The movie follows Elvis from being one of the low-billed members of Parker’s act to being the only one in the act at all. We see this by watching Elvis’ name move up the poster, through montage, further and further, until suddenly the whole poster is of him. And once he is Parker’s only client, that’s when the real fun starts. First, it’s the government, wanting to put an end to Elvis’ moves and going after Parker in order to do it. They use what they know about the corrupt manager and his fake identity and they threaten him with it. And so Parker manipulates Elvis into changing his act, dressing and singing and moving differently, and when that doesn’t work, he convinces the boy to join the army. It’s either that or be arrested, Parker tells him. When really the truth is it would be Parker, not Elvis, who would be the one going to jail or deported.

 

In the second half of the movie, Elvis starts standing up to Parker more and more, hiring a private PR company to help him change his act. Their first outing with him is on the set of a Christmas special that Parker has arranged for him to do, where Elvis decides to not sing any Christmas songs at all. This naturally throws the producers into a fit, and it’s up to Parker to do damage control. But the big conflict comes with Vegas. Elvis has always been spending lavishly and has no one to blame for that beside himself. But when he goes to tell Parker that they are ready to go their separate ways with business, Parker has one more trick up his sleeve.

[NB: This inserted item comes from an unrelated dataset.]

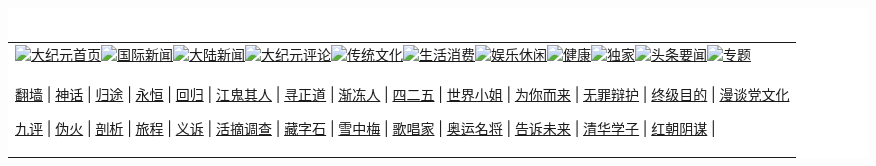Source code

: <a name="1" id="1" target="_blank">&nbsp;</a> <span id="1">&nbsp;</span><table align=center border="0"><tr><td colspan="2" VALIGN=TOP><a href="https://github.com/19920513/djy/blob/master/gb/nf1351518.md#1"><img src="https://raw.githubusercontent.com/19920513/www/master/t/djy/1.jpg" title="大纪元首页" alt="大纪元首页"></a><a href="https://github.com/19920513/djy/blob/master/gb/n24hr.md#1"><img src="https://raw.githubusercontent.com/19920513/www/master/t/djy/3.jpg" title="国际新闻" alt="国际新闻"></a><a href="https://github.com/19920513/djy/blob/master/gb/nsc413.md#1"><img src="https://raw.githubusercontent.com/19920513/www/master/t/djy/4.jpg" title="大陆新闻" alt="大陆新闻"></a><a href="https://github.com/19920513/djy/blob/master/gb/news392.md#1"><img src="https://raw.githubusercontent.com/19920513/www/master/t/djy/5.jpg" title="大纪元评论" alt="大纪元评论"></a><a href="https://github.com/19920513/djy/blob/master/gb/news2007.md#1"><img src="https://raw.githubusercontent.com/19920513/www/master/t/djy/6.jpg" title="传统文化" alt="传统文化"></a><a href="https://github.com/19920513/djy/blob/master/gb/news2008.md#1"><img src="https://raw.githubusercontent.com/19920513/www/master/t/djy/7.jpg" title="生活消费" alt="生活消费"></a><a href="https://github.com/19920513/djy/blob/master/gb/ncyule.md#1"><img src="https://raw.githubusercontent.com/19920513/www/master/t/djy/8.jpg" title="娱乐休闲" alt="娱乐休闲"></a><a href="https://github.com/19920513/djy/blob/master/gb/nsc1002.md#1"><img src="https://raw.githubusercontent.com/19920513/www/master/t/djy/9.jpg" title="健康" alt="健康"></a><a href="https://github.com/19920513/djy/blob/master/gb/nf6092.md#1"><img src="https://raw.githubusercontent.com/19920513/www/master/t/djy/10a.jpg" title="独家" alt="独家"></a><a href="https://github.com/19920513/djy/blob/master/gb/nf4514.md#1"><img src="https://raw.githubusercontent.com/19920513/www/master/t/djy/11.jpg" title="头条要闻" alt="头条要闻"></a><a href="https://github.com/19920513/djy/blob/master/gb/nf4389.md#1"><img src="https://raw.githubusercontent.com/19920513/www/master/t/djy/13.jpg" title="专题" alt="专题"></a></td></tr><tr><td colspan="2" VALIGN=TOP><p> <a href="https://github.com/19920513/www/blob/master/README.md#1" target="_blank">翻墙</a> | <a href="https://github.com/19920513/www/blob/master/README.md?fq#1" target="_blank">神话</a> | <a href="https://gitlab.com/crpzxtjkoros/vdhG75Ez1eTyeZN/raw/master/public/hG75Ez1eTyeZN.webm" target="_blank">归途</a> | <a href="https://github.com/19920513/www/blob/master/README.md?fq#1" target="_blank">永恒</a> | <a href="https://gitlab.com/Domeniccqa/vdLijianhui-200804-720/raw/master/public/Lijianhui-200804-720.webm" target="_blank">回归</a> | <a href="https://gitlab.com/Dominic17763/vddmt/raw/master/public/dmt.webm" target="_blank">江鬼其人</a> | <a href="https://github.com/19920513/www/blob/master/README.md?fq#1" target="_blank">寻正道</a> | <a href="https://gitlab.com/dwight35a/vdUc6y/raw/master/public/Uc6y.webm" target="_blank">渐冻人</a> | <a href="https://gitlab.com/Dixonweat/vd425/raw/master/public/425.webm" target="_blank">四二五</a> | <a href="https://gitlab.com/Domeniceg2/vdlin-720p/raw/master/public/lin-720p.webm" target="_blank">世界小姐</a> | <a href="https://github.com/19920513/www/blob/master/README.md?fq#1" target="_blank">为你而来</a> | <a href="https://gitlab.com/Cherlynjt4/vd5Vu3_XS2V/raw/master/public/5Vu3_XS2V.webm" target="_blank">无罪辩护</a> |  <a href="https://gitlab.com/Fergalfg4a/vdzjmd1_19/raw/master/public/zjmd1_19.webm" target="_blank">终级目的</a> | <a href="https://github.com/19920513/www/blob/master/README.md?fq#1" target="_blank">漫谈党文化</a></p><p><a href="https://github.com/19920513/www/blob/master/README.md?fq#1" target="_blank">九评</a> | <a href="https://gitlab.com/daniellahfez/vdzfzx/raw/master/public/zfzx.webm" target="_blank">伪火</a> | <a href="https://gitlab.com/Dodiegin6/vd1400forge-1210/raw/master/public/1400forge-1210.webm" target="_blank">剖析</a> | <a href="https://gitlab.com/Dirkchel/vd3-JTT_CN_MH-360p/raw/master/public/3-JTT_CN_MH-360p.webm" target="_blank">旅程</a> | <a href="https://gitlab.com/Donadfilb/vd5-YiSu_MH-360p/raw/master/public/5-YiSu_MH-360p.webm" target="_blank">义诉</a> | <a href="https://github.com/19920513/www/blob/master/README.md?fq#1" target="_blank">活摘调查</a> | <a href="https://gitlab.com/Dustyyt7/vdTdowhauWx9WiM/raw/master/public/TdowhauWx9WiM.webm" target="_blank">藏字石</a> | <a href="https://gitlab.com/Dominivwf6/vd1-Xuezhongmei_MH-360p/raw/master/public/1-Xuezhongmei_MH-360p.webm" target="_blank">雪中梅</a> | <a href="https://gitlab.com/Doloresank/vdguanguimin/raw/master/public/guanguimin.webm" target="_blank">歌唱家</a> | <a href="https://gitlab.com/Dongyril/vdhuangxiaomin-tuidang/raw/master/public/huangxiaomin-tuidang.webm" target="_blank">奥运名将</a> | <a href="https://github.com/19920513/www/blob/master/README.md?fq#1" target="_blank">告诉未来</a> | <a href="https://github.com/19920513/www/blob/master/README.md?fq#1" target="_blank">清华学子</a> | <a href="https://github.com/19920513/www/blob/master/README.md?fq#1" target="_blank">红朝阴谋</a> |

He proposes the new International Casino as a place where Elvis can perform and have anything he ever wants, free of charge. The hotel will pick up all of the expenses for the show. And Elvis only has to perform there for six weeks, before he can take his show all over the world. That’s what Parker tells Elvis. But then as soon as the hotel manager mentions keeping Elvis there longer, Parker doesn’t hesitate to write out a contract on a napkin and put it into action. Seeing the movie told from the manipulative, corrupt angle is very intriguing. It’s not what you would expect from a biopic about such a famous and celebrated icon. If only the movie were a little shorter, this one could have been a masterpiece.